第3話
「ん?」と応じると、「北沢さんさぁ」と私の名を口にした。
「好きな人、いるの?」
ドキッとした。なんで今、この状況でそんな話をしてくるのか。
「えぇ? 何? いきなり」と、私はウトウトしていたかのようにわざと眠そうに装いながら答えた。それまで、まんじりともしてなかったくせに。
「だから、好きな人。いないの? いるの?」
「いたけど、たぶん、ふられた」
「へぇ! そうなんだ……」
「なんで?」
「いや、もしよかったら、俺はどう?」
常夜灯だけが灯ったほの暗い部屋の中で、探るような遠慮がちな新田の声が静かに響く。
私にはわけがわからなかった。
なぜ、今、ここで、こんなことが、起きるのか??
混乱した頭で、暗く限られた視野の中をぐるぐると見回す。いや、実際は目ではなくて頭がクラクラしていたのかもしれない。
待って、待って。私は女で、新田は男だ。一つの部屋に布団を敷いて、ふすま一枚だけ隔てたスカスカのスペースでいっしょに寝てるような状況だ。
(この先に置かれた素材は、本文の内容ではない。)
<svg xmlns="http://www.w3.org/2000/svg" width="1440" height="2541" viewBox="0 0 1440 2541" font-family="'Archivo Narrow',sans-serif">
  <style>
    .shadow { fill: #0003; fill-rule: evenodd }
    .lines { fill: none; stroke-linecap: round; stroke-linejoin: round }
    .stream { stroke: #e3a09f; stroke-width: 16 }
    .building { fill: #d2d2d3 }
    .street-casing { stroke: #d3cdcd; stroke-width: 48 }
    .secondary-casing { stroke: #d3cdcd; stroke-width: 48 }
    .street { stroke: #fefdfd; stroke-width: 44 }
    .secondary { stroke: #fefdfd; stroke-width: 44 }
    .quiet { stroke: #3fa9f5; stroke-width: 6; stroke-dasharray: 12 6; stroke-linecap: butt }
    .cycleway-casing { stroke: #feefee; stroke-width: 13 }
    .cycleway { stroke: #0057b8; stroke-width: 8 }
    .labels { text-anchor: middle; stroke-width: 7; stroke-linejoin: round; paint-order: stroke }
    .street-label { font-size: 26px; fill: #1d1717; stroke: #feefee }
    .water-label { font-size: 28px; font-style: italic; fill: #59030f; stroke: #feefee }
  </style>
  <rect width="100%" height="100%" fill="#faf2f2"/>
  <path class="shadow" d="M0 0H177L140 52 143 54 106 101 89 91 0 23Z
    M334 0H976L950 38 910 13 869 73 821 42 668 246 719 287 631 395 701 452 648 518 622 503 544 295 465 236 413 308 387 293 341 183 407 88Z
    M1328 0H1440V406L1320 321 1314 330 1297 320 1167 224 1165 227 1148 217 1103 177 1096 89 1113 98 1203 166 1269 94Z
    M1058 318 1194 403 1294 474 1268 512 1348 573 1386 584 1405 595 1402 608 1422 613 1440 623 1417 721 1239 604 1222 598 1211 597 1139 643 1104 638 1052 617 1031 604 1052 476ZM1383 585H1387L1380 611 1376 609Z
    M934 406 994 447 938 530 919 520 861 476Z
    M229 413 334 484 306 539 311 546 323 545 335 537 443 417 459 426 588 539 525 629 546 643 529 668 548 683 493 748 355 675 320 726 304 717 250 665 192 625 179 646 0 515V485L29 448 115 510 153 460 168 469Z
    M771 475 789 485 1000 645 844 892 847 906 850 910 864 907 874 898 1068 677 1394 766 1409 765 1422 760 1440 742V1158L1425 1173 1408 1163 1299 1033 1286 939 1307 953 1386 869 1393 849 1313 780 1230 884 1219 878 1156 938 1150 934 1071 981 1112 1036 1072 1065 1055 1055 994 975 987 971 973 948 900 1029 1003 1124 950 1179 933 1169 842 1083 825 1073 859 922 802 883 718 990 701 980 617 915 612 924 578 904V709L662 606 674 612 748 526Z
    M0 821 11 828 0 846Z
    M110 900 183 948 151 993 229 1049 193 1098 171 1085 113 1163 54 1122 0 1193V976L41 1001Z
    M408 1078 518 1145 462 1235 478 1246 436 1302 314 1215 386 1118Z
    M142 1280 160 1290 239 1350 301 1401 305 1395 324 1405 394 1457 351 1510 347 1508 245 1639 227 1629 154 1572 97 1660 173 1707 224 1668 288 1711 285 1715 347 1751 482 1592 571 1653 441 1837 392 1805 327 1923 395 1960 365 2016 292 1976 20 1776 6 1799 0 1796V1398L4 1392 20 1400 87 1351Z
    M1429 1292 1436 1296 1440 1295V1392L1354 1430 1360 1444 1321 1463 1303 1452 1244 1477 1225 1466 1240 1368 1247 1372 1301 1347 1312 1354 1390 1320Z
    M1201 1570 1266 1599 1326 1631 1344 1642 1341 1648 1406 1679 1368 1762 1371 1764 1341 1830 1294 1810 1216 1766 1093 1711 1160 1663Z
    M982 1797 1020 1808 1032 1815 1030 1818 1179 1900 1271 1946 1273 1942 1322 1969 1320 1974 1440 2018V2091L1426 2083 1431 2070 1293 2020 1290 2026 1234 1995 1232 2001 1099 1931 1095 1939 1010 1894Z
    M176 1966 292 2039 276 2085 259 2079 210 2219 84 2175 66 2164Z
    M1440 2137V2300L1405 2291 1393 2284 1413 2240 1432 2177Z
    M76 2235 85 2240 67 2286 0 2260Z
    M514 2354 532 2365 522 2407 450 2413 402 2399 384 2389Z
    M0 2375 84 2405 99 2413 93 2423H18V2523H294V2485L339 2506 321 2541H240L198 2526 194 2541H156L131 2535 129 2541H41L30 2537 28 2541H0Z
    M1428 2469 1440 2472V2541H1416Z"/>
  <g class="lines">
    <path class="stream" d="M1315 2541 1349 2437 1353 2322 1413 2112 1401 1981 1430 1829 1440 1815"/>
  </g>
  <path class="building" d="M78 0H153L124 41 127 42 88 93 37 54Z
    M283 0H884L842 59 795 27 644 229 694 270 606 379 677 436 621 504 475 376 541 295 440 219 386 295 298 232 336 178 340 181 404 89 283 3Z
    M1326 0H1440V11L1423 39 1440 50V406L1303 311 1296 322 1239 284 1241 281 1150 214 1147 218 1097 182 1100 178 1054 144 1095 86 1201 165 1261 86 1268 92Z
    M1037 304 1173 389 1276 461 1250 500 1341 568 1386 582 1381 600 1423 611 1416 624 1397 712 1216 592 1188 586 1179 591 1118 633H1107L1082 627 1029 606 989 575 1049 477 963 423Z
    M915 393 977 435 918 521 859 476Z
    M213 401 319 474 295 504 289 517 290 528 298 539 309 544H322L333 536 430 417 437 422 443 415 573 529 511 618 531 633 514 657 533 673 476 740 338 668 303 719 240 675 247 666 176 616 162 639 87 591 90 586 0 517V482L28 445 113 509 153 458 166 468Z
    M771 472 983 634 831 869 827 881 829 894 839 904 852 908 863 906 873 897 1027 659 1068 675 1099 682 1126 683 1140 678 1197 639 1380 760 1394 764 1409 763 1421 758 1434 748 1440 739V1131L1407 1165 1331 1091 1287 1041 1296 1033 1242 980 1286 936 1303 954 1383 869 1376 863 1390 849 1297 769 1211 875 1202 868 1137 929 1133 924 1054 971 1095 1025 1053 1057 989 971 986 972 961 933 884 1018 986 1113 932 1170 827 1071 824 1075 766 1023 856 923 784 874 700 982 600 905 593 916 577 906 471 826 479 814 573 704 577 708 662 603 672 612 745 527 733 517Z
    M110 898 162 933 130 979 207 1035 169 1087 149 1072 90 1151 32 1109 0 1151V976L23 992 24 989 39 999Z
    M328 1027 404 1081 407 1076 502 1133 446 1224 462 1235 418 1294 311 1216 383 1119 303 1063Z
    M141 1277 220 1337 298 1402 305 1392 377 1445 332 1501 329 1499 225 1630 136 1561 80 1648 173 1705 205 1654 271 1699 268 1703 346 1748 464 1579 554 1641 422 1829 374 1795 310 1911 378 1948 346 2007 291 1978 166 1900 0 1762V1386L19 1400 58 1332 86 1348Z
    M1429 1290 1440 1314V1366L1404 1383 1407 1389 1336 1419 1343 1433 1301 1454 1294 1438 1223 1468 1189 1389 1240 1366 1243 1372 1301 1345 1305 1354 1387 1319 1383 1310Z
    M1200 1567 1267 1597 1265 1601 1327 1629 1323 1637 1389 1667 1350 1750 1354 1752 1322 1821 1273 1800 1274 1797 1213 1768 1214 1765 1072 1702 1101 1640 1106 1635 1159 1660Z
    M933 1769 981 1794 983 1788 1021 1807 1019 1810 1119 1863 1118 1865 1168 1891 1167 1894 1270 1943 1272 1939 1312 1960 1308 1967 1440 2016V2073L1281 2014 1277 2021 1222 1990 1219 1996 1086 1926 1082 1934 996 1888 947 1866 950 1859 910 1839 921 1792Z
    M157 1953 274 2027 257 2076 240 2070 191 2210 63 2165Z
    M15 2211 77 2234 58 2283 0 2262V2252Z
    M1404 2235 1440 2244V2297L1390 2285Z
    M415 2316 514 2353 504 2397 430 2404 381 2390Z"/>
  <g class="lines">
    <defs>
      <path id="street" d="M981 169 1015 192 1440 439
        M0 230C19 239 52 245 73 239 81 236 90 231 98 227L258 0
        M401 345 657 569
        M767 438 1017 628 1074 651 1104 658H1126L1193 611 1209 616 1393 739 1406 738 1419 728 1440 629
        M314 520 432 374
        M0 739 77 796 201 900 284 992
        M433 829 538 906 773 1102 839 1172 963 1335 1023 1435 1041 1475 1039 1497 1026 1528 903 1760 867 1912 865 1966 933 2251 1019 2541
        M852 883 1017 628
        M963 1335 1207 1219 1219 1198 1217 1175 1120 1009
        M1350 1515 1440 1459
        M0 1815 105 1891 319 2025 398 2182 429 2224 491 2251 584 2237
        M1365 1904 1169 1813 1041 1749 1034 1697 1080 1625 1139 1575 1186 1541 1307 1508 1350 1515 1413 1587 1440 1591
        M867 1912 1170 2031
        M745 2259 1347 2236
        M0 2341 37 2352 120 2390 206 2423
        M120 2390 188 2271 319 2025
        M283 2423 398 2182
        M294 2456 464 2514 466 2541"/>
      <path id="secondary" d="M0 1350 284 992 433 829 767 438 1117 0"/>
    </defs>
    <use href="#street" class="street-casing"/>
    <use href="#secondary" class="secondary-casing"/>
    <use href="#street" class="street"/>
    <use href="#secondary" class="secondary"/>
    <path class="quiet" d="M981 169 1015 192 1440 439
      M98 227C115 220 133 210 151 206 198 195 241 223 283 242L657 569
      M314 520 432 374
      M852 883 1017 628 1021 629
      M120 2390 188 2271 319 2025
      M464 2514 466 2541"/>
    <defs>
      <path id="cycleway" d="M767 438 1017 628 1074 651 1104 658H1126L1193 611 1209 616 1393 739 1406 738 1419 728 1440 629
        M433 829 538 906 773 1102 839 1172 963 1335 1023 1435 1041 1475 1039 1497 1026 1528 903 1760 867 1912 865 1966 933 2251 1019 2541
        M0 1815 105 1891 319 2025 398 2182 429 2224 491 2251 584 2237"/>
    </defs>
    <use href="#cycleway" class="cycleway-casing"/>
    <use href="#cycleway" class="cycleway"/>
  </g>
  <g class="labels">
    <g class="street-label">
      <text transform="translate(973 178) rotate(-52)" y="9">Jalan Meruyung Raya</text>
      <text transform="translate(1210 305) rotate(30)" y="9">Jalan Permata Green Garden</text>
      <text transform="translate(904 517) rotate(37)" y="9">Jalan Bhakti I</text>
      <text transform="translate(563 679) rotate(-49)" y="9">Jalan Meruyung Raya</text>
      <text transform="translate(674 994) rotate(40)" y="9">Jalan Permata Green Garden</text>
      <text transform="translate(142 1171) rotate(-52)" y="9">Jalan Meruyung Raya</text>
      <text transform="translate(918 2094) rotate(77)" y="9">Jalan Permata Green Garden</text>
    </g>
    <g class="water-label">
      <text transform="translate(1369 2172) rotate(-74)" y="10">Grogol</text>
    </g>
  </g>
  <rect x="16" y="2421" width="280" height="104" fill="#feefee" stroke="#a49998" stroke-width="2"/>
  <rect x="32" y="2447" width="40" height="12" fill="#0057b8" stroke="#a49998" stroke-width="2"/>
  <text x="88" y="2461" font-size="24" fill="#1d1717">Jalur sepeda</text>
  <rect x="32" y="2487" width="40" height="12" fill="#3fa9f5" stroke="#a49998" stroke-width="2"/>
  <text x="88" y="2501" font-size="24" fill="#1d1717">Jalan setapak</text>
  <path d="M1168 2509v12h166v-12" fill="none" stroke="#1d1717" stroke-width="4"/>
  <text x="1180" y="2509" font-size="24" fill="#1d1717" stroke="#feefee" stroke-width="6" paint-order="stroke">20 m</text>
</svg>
彼は同期で、少人数の研究室ではそれなりにお互いに仲は良いけれど、そういう仲ではないし、そういう意味で彼を眼中に捉えたことなど一度もなかった。
もしかして、これは危険な状況なの!?
そう思ったら、心臓が口から飛び出しそうなくらいバクバクしてきた。そのころは、私もかわいかったのだ。
新田がなおも話しかけてくる。
「どうかな、俺は」
「ど、どうって、いきなり言われても、ねぇ」と、ごまかすのがやっと、心臓の爆動を悟られたくなかった。
「この旅行で、どうにかなれないかなと思ってる」
「ちょ、ちょっと待って。そんな、いきなり言われても……」
「いや、俺、今、もう布団を飛び越えてそっちに行きたいくらいなんだよ」
私の鼓動は頂点に達して、もはや脈を取れないくらいになっていただろう。
どうしたらいいの!? 坂本さん! 先輩! 早く帰って来て!!
とにかく、冷静に話をした方がいいだろう。ほとんど逃げ出していた私の理性の尻尾をやっとの思いでつかまえて、私は応戦した。
「急に言われても、じゃあ、はいって、すぐ好きになれるわけでもないでしょう? それに、どうして今、突然、そんなふうに思ったわけ?」
そうだ。厨房の修学旅行じゃあるまいし。
「いや、実はけっこう前から思ってたよ」
まったく、そんなことおくびにも出してなかったではないか。
「とにかく、言われてすぐに、どうこうなることじゃないし」
私はこの場をうやむやで乗り切ろうと必死だった。時間を稼ぎながら、ひたすら先輩たちの帰りを待つ。それしかなかった。